Using a two-zone setup, we can . . .

  • Control the heat. We can move food to the indirect zone, where it is bathed in gentle convection heat, to warm it slowly and evenly inside. We can also sear the heck out of it for a minute or two in the direct zone when we want a golden brown and delicious crust. That’s how we win the day on the Fourth of July.

  • Gently smoke a big turkey in the indirect zone, evenly cooking all 18 pounds to juicy, tender perfection, and be the heroes of Thanksgiving.

  • Slowly bring a prime rib to medium-rare with no gray meat, get a perfectly crunchy crust, and become our mom’s favorite on Mother’s Day.

  • Start chickens over the indirect zone at a low temperature, cook them evenly throughout until they are almost done, then move them to the direct zone to crisp the skin, and bask in the glory at the church picnic.

  • Manage several foods at once when the thickness and water content of each is significantly different, causing them to cook at different rates. Put baking potatoes in the indirect zone for an hour, add lobster for the last 20 minutes, and then, 10 minutes before dinner, sear asparagus over the direct zone for an incredible picnic on the beach.
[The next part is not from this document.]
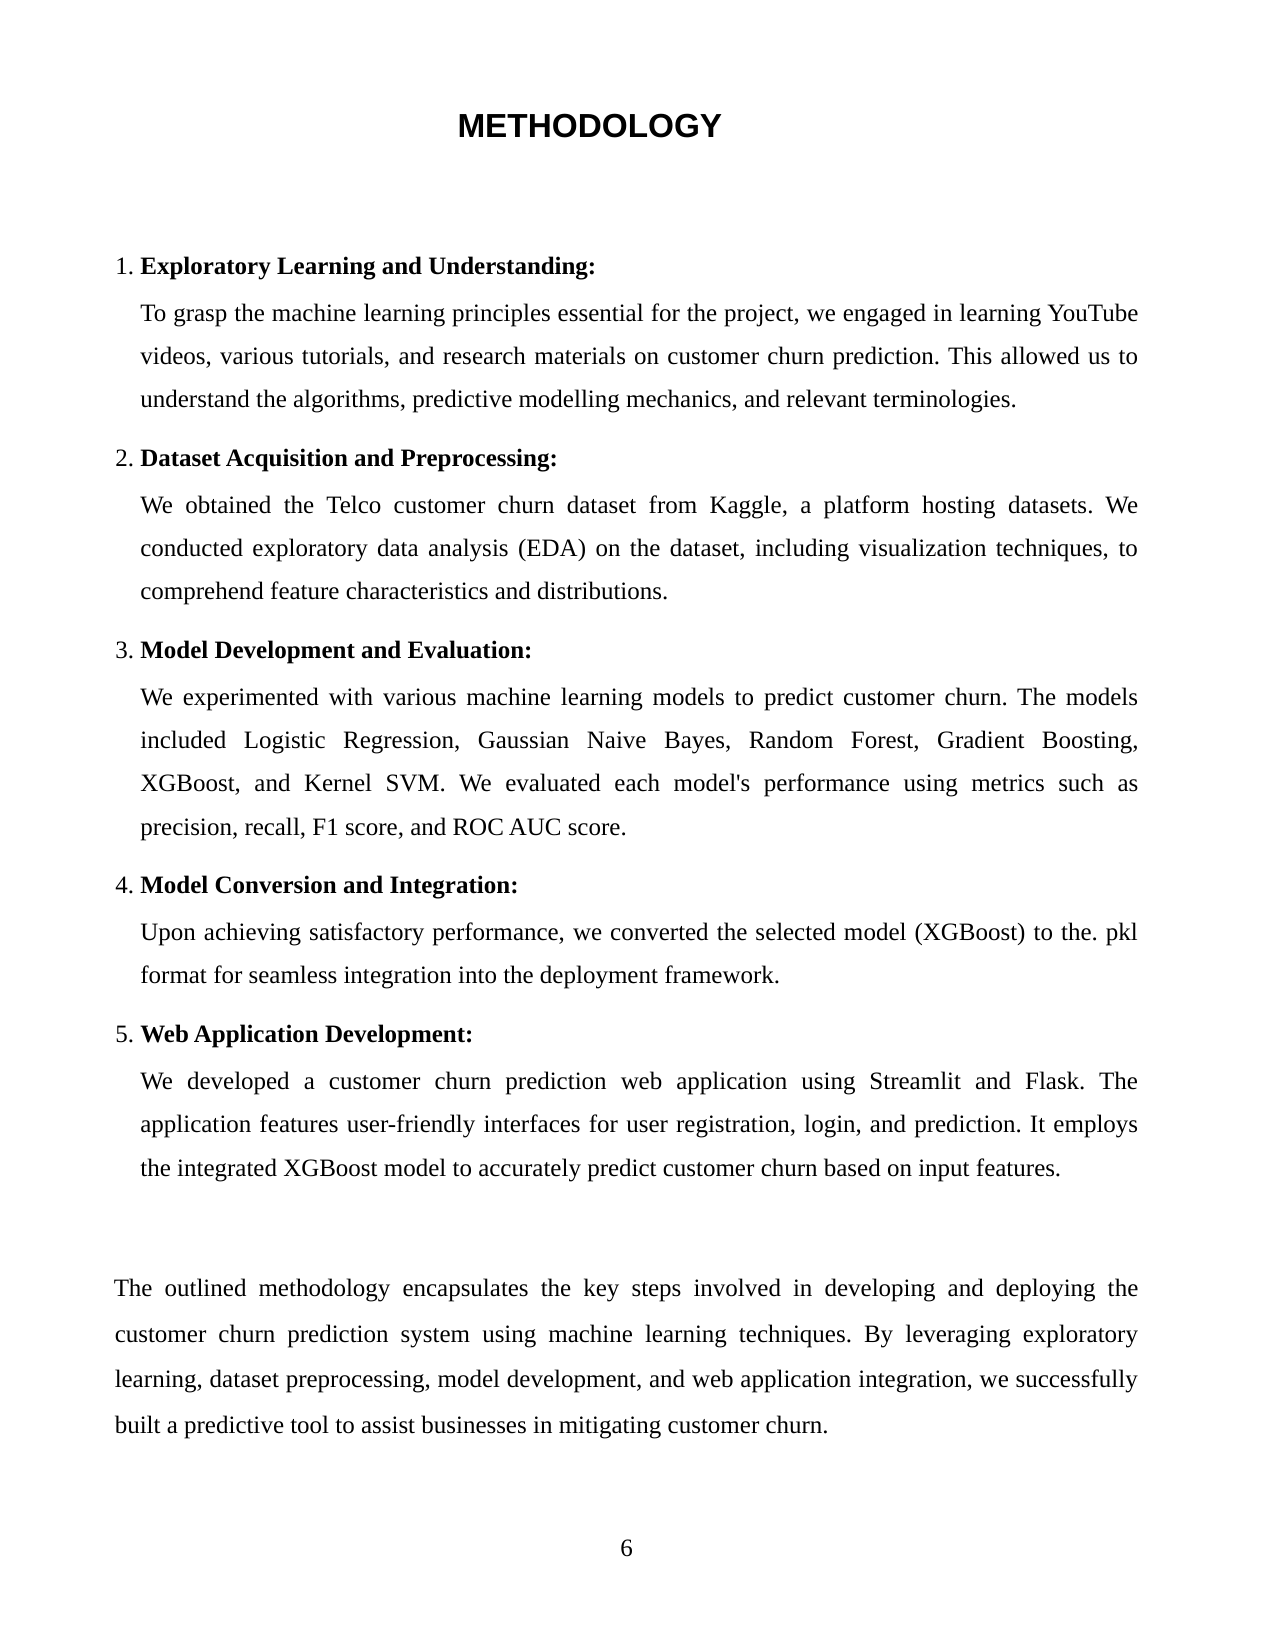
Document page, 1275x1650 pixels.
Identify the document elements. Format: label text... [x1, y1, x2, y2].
  • Prevent sweet foods from burning. We can cook the most tender ribs with a sweet dry rub in the indirect zone and never burn a grain of sugar, and then move the ribs to the direct zone to caramelize the sauce to finger- licking goodness and prove to Dad you turned out all right.

When to Put a Lid on It

Most grills come with lids, thankfully. A lid is essential for most outdoor cooking with a few notable exceptions, chief among them searing meats. You can cook on a lidless grill, but you will be severely handicapped. It’s like doing all your cooking on a stove top. On a grill, most of the heat and smoke comes from below, but much of it goes right past the food. The lid captures heat and smoke so your grill becomes a smoky oven that can cook foods with heat from all sides. In short, a lid gives you much more versatility.

You can cook on a lidless grill, but you will be severely handicapped.

As a rule of thumb, whether meat or vegetable, you want a dark, well-cooked crust and a tender, juicy center. If the food is ¾ inch thick or less, forgo the lid. If you were to close the lid, heat would attack from above and below, and the center would be done before you could get good color and flavor to both sides of the crust. For thin foods, crank up the heat, leave the lid off, and flip the meat every minute or so to prevent heat buildup on either side.

But if the food is thicker than ¾ inch, put a lid on it. The lid helps thick foods cook evenly and reduces your chances of an undercooked interior.

There is a middle ground: Sometimes you might want to wedge the lid open an inch or two to allow hot air to escape if you are having trouble getting the heat down to a target such as 225°F.